An angler got well and truly out of his depth and had to be rescued by Scarborough RNLI on Sunday afternoon (8 2 15).
By the time the inshore lifeboat located him, he was standing on the highest part of Mascus rocks, near Scalby Mills.
Wearing waders and a wax jacket, the fisherman had been hard to find among the big sets of waves rolling into the north bay, two hours after low tide.
Because of the surf, the inshore lifeboat crew couldn’t see the angler but the crew of the all-weather lifeboat, which was standing by, could.
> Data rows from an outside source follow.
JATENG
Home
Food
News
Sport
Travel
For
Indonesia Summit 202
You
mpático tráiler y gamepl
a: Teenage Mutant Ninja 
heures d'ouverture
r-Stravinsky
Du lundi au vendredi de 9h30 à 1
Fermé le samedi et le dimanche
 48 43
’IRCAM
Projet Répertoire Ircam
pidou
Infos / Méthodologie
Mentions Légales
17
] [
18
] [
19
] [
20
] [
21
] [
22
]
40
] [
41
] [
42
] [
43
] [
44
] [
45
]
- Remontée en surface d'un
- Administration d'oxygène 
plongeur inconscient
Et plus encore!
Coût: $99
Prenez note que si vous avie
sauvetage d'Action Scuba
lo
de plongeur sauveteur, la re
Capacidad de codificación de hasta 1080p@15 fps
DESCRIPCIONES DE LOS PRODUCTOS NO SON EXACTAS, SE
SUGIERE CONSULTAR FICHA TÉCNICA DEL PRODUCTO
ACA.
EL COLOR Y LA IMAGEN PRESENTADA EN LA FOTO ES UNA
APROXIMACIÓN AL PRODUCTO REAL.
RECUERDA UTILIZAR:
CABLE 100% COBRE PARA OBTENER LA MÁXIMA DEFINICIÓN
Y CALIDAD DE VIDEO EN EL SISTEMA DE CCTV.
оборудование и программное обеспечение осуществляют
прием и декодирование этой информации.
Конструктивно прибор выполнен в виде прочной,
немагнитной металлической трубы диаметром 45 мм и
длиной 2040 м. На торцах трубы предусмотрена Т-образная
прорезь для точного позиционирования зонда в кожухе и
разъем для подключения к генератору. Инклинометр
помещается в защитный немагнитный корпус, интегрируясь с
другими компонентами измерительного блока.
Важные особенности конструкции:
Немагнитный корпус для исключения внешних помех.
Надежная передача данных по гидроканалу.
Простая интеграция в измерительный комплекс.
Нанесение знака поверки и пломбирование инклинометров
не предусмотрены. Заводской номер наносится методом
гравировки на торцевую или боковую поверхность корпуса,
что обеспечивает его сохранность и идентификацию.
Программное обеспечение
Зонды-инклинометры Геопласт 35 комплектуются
Watched by hundreds of people enjoying the warm sunshine, coastguards on the beach had to let off orange smoke to indicate the man’s position to his rescuers.
The angler was carrying a rod and a rucksack and would not have been able to swim to safety, stated RNLI volunteer Peter Billingsley, who put the wave height at two metres.
Jason Hedges, who was helming the inshore lifeboat, added: “He was a good distance from the shore and the water was nearly up to his waist.
“We picked him up, ran the boat onto the beach and offloaded him,” said Mr Hedges. “He was uninjured and didn’t require medical attention.”
Ironically, the inshore lifeboat, with the same crew, had been training for just such an incident only a few hours earlier, on its weekly exercise.
“We spent the whole morning in the surf going over how to deal with exactly this situation, not knowing that only a few hours later we would be doing it for real,” said Mr Billingsley.
Coastguard Mark Jenkinson, who was watching the rescue, said: “The ILB did a fantastic job because the man was between two outcrops of rock and there was a fair bit of swell on.”
Lifeboat operations manager John Senior said anglers and other members of the public needed to take great care when venturing so far out at low tide.
“People should always treat the sea with respect and caution, especially in a situation like this, with the tide coming in,” Mr Senior said.
The third member of the inshore lifeboat crew was Gareth Oxley.
The crew aboard the all-weather lifeboat were Wave Crookes, Tom Clark, Chris Steel, Keith Eade, Will Cammish and George Whitlow.